*** Opening AVAILABLE DATA ***

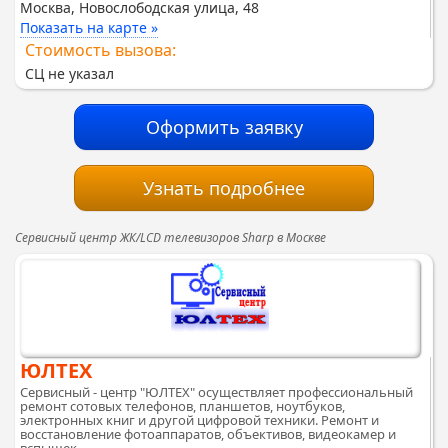
Москва, Новослободская улица, 48
Показать на карте »
Стоимость вызова:
СЦ не указал
Оформить заявку
Узнать подробнее
Сервисный центр ЖК/LCD телевизоров Sharp в Москве
ЮЛТЕХ
Сервисный - центр "ЮЛТЕХ" осуществляет профессиональный
ремонт сотовых телефонов, планшетов, ноутбуков,
электронных книг и другой цифровой техники. Ремонт и
восстановление фотоаппаратов, объективов, видеокамер и
вспышек...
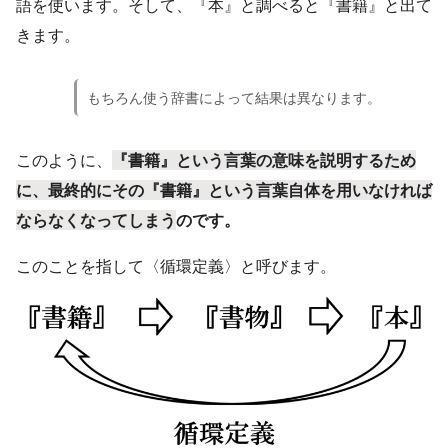
語を使います。そして、『本』と調べると『書籍』と出て
きます。
もちろん使う辞書によって結果は異なります。
このように、
『書籍』という言葉の意味を説明するため
に、最終的にその『書籍』という言葉自体を用いなければ
ならなくなってしまう
のです。
このことを指して〈循環定義〉と呼びます。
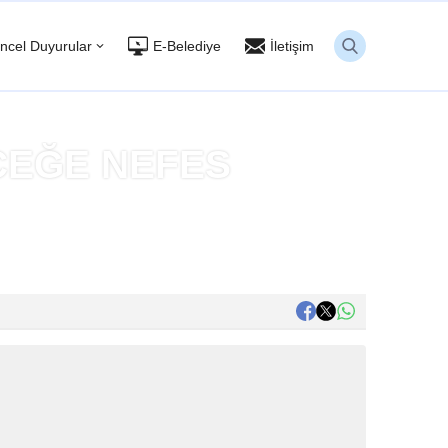
ncel Duyurular
E-Belediye
İletişim
CEĞE NEFES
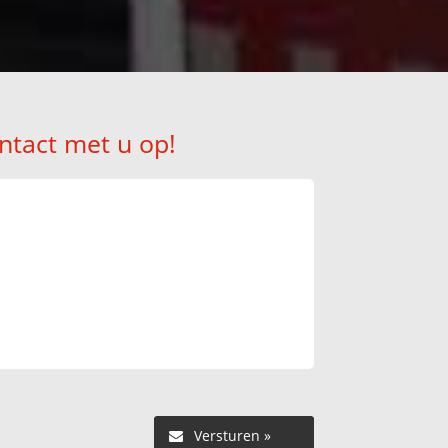
ntact met u op!
Versturen »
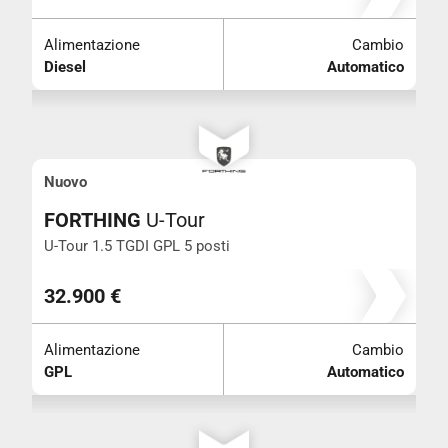
Colore
Alimentazione
Cambio
Diesel
Automatico
Neo patentati
+ di 5 posti
Nuovo
FORTHING
U-Tour
Iva esposta
U-Tour 1.5 TGDI GPL 5 posti
Trazione integrale
32.900 €
Alimentazione
Cambio
GPL
Automatico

*** Closing AVAILABLE DATA ***

> **DESCRIPTION OF THE TASK**
Change every "Alimentazione" in the listing above to "Carburante", keeping all other text as it is. Leave out the pictures.

> **TASK RESULT**
Москва, Новослободская улица, 48
Показать на карте »
Стоимость вызова:
СЦ не указал
Оформить заявку
Узнать подробнее
Сервисный центр ЖК/LCD телевизоров Sharp в Москве
ЮЛТЕХ
Сервисный - центр "ЮЛТЕХ" осуществляет профессиональный
ремонт сотовых телефонов, планшетов, ноутбуков,
электронных книг и другой цифровой техники. Ремонт и
восстановление фотоаппаратов, объективов, видеокамер и
вспышек...
語を使います。そして、『本』と調べると『書籍』と出て
きます。
もちろん使う辞書によって結果は異なります。
このように、
『書籍』という言葉の意味を説明するため
に、最終的にその『書籍』という言葉自体を用いなければ
ならなくなってしまう
のです。
このことを指して〈循環定義〉と呼びます。
ncel Duyurular
E-Belediye
İletişim
CEĞE NEFES
ntact met u op!
Versturen »
Colore
Carburante
Cambio
Diesel
Automatico
Neo patentati
+ di 5 posti
Nuovo
FORTHING
U-Tour
Iva esposta
U-Tour 1.5 TGDI GPL 5 posti
Trazione integrale
32.900 €
Carburante
Cambio
GPL
Automatico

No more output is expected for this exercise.